Его слова были встречены таким дружным и бурным пониманием, что странники и их животные еле успели выбраться из толпы, которая мигом приступила к выполнению медицинских рекомендаций.
— А ты, оказывается, не такой блаженный простофиля и тронутый чудак, как думалось! — заключил Майсара с уважением.
— Я многое видел на своем веку, — степенно ответил Барух, — и убедился, что человек, у которого отняли символы и регалии его власти и силы, опять становится нормальным и добрым гражданином, хотя не сразу. Лечение надо проводить систематически. Ну, а пока не мешало бы нам удалиться без шума. Тебе тоже, наш святой заступник.
Субхути, которого Камиль вытащил из толчеи и теперь держал за руку, покачал головой:
— Куда уйдешь от себя, странники?
— А зачем «от себя»? — удивился Майсара. — Иди с собой и, кстати, с нами. Ты общество недурное. Камиль, да посуди: это будет такой охранник для нашего каравана, что любо. Силы в нем немеряно, дух самый что ни на есть возвышенный, и приключится нам от него великая польза. А, Камиль?

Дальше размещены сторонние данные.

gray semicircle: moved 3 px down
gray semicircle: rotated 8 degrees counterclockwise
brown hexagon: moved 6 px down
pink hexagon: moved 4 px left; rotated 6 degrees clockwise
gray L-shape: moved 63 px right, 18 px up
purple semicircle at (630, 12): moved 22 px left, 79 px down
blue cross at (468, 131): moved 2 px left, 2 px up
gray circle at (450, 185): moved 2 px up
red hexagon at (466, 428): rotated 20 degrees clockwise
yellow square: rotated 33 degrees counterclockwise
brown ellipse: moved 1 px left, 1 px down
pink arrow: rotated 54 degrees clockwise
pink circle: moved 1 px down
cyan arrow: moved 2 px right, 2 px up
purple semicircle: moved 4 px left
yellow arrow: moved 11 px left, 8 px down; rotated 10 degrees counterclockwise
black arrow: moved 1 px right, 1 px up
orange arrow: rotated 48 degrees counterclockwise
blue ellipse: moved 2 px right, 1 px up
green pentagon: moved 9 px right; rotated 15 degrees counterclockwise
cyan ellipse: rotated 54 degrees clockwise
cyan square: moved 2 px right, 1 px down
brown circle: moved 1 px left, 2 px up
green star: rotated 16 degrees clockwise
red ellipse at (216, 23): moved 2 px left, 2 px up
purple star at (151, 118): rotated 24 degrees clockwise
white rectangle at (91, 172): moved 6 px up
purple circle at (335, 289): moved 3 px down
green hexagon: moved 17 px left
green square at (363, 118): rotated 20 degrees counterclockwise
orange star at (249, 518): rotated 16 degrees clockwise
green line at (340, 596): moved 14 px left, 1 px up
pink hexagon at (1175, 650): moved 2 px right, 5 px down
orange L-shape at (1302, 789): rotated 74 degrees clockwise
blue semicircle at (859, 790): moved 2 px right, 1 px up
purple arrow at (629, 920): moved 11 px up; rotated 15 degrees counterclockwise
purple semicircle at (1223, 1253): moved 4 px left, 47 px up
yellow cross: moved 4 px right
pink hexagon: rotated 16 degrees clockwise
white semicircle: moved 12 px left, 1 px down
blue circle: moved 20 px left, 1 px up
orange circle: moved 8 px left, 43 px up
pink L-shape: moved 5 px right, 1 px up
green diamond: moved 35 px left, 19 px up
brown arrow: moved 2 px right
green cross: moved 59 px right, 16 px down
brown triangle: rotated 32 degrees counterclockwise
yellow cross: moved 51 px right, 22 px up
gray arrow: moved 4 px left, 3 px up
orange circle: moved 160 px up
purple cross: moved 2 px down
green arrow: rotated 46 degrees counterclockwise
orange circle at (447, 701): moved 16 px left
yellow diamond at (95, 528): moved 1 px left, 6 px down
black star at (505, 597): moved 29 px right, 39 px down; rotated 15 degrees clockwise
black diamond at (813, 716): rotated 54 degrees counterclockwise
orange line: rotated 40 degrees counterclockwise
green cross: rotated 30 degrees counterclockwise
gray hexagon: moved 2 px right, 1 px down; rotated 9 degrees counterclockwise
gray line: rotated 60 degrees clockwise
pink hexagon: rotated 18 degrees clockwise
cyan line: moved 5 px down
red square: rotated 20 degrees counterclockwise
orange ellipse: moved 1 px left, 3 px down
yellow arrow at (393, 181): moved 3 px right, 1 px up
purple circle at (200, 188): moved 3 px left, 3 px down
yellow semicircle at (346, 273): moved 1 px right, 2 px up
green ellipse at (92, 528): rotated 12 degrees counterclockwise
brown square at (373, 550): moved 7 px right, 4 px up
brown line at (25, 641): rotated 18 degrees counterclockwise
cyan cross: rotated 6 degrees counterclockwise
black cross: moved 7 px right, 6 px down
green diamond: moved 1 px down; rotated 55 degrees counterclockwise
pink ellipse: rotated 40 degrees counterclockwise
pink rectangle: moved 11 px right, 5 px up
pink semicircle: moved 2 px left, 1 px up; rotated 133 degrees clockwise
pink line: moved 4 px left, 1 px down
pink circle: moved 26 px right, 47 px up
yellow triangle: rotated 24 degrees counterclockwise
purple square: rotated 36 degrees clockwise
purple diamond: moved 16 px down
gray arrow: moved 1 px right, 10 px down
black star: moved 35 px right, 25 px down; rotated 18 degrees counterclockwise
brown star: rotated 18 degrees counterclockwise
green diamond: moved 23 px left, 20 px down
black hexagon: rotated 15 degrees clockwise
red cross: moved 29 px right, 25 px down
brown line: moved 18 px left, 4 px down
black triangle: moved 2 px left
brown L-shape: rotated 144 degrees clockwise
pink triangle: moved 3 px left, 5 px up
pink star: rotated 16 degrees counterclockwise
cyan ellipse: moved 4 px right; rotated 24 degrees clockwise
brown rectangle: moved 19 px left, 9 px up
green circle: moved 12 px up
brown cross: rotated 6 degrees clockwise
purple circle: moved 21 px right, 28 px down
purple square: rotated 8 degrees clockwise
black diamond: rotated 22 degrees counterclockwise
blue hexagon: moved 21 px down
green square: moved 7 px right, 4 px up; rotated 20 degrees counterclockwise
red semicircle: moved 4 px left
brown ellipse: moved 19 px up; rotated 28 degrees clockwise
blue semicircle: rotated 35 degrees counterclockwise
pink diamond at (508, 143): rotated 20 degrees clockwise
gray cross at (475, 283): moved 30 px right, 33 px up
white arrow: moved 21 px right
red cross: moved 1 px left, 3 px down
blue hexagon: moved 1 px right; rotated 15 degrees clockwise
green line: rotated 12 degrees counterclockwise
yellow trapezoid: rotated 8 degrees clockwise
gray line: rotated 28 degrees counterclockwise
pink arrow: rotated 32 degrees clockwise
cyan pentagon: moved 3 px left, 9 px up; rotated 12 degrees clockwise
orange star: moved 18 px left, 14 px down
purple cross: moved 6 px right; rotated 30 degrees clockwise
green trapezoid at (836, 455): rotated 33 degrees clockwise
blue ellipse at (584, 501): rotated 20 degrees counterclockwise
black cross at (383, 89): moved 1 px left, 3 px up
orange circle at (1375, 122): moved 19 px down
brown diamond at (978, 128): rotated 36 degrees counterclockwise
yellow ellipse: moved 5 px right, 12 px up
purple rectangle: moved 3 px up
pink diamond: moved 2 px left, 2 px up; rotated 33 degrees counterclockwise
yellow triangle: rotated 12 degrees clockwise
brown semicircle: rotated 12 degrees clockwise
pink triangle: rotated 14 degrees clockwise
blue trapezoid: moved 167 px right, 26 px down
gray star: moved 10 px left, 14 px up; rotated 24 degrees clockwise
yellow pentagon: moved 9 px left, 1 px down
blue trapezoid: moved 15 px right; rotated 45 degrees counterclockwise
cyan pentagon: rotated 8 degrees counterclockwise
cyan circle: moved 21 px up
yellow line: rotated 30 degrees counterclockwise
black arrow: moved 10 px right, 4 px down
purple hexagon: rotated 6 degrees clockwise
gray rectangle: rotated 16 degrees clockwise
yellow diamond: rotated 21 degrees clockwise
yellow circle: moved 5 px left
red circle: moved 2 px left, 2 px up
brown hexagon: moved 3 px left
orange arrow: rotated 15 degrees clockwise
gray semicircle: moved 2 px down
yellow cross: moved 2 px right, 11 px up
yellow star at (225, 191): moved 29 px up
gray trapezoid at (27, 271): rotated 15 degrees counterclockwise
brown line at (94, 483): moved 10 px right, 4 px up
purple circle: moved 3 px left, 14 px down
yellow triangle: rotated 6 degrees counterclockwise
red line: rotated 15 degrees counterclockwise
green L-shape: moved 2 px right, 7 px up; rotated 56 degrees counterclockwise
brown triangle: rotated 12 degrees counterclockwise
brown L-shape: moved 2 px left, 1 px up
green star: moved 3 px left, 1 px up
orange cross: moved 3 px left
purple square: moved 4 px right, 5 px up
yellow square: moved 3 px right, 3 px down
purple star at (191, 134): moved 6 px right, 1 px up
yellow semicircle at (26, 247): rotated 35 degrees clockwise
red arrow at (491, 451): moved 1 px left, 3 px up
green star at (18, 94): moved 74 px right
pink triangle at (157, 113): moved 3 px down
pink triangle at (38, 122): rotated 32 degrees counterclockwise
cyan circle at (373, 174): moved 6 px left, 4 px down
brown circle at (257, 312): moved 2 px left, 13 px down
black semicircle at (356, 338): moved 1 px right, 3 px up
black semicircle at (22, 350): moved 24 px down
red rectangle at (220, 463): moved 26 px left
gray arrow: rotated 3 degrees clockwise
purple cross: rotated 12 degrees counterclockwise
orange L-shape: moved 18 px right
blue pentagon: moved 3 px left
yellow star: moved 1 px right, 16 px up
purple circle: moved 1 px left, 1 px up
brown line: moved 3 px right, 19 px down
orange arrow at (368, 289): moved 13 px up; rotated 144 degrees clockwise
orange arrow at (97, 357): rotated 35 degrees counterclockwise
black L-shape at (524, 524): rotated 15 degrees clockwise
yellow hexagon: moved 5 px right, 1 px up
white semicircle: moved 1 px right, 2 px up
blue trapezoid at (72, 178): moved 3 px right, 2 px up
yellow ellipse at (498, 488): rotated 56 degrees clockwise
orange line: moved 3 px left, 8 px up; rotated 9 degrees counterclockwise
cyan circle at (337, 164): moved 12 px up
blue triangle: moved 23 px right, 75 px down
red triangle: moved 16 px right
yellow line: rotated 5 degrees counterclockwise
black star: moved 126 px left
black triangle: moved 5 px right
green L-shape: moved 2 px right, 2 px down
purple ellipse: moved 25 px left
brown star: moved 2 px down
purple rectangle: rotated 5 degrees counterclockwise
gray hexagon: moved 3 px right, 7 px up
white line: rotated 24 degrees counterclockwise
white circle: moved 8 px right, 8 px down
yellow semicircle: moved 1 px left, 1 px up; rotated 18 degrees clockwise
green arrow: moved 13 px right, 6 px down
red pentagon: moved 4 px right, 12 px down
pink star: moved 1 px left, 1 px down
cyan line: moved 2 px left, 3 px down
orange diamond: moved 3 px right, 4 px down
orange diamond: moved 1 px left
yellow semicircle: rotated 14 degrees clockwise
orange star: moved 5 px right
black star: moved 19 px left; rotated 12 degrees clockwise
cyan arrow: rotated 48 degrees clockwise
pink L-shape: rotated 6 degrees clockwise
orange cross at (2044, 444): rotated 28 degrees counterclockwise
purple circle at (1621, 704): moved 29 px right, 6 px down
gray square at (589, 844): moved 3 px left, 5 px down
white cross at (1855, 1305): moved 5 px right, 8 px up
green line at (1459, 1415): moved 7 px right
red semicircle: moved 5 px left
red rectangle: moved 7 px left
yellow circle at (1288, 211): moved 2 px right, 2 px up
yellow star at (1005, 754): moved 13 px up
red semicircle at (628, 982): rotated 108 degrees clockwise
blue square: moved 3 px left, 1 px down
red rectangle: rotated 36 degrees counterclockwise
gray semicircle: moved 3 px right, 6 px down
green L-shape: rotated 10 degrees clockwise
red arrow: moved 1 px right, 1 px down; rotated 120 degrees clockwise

— Что до меня, я с радостью.
Барух только улыбнулся. Он исчерпал все свое красноречие раньше.
Лицо Биккху просветлело.
— Больше всего я боялся, что меня сделают вождем вместо этого несчастного, потому что меня помнит здесь не один простой люд, но и вельможи. Теперь я вступлю на ваш путь, и он, надеюсь, меня очистит. Решено, я иду с вами! Только, Камиль, сын Абдаллы, позволь мне взять воды от истока Реки.
Это требовало времени: река в том месте, где они находились, была широка и тиха. Однако Камиль успел на своем личном опыте понять ту избитую истину, что длинный путь почти всегда преодолевается быстрей короткого.
Биккху решил спрямить дорогу. Он, как здешний человек, двигался впереди каравана, широко ступая своими сандалиями и посохом раздвигая заросли. Удивительно — живые плети, усеянные колючкой, не спешили вернуться на прежнее место и пропускали людей и животных невредимо. Более того: Камилю показалось, что они с готовностью поднимаются перед странниками наподобие арочного свода и защищают их от самого лютого солнца: хотя, скорее всего, то была прихотливая игра света и тени.